Kafka on the Shore

4.5/5 rating
Kafka on the Shore | Barbican

My first response as soon as the play started? Oh Damn!
It's nothing to do with the play. I just realised that the play is in Japanese. There were subtitles, or serftitles as they are called in theatre, in English on two large screens placed at the top corners of the stage. Given the expensive nature of theatre and the number of times we tend to go, we mostly buy cheap tickets (theatre monkey is your friend). So while we still had a great view of the stage, the serftitles were not exactly in line with our view and we had to keep switching the eyes from the board to the stage. I should have researched the play a bit more.

Ignore all the above. No question that it was authentic.

Kafka on the Shore is a book by Haruki Murakami. I haven't read it. I wanted to watch it without any prior impressions. The Ninagawa theatre company had adapted it into a Japanese play and is currently touring in London. 

I must say it was beautiful, surreal and heart warming.
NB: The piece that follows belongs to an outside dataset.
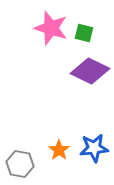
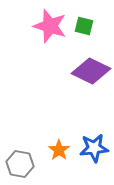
pink star: moved 1 px left, 2 px up
green square: moved 7 px up
purple diamond: moved 1 px right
The sets were all encased in glass boxes on wheels moving around dizzyingly. The song had the melody of a floating lonely soul like all Murakami stories. The actors were brilliant and Kafka was as confused as one can be, even during credits. At one point, when the song was playing, I looked around the audience, only the faces lit by the light from the stage like moonlight, who seemed all entrapped and all drawn into the play that I could feel they are all ready to float away gently in the air and towards the stage.

It's a lovely play.
Would I have preferred it in English? May be not. It was perfect the way it was.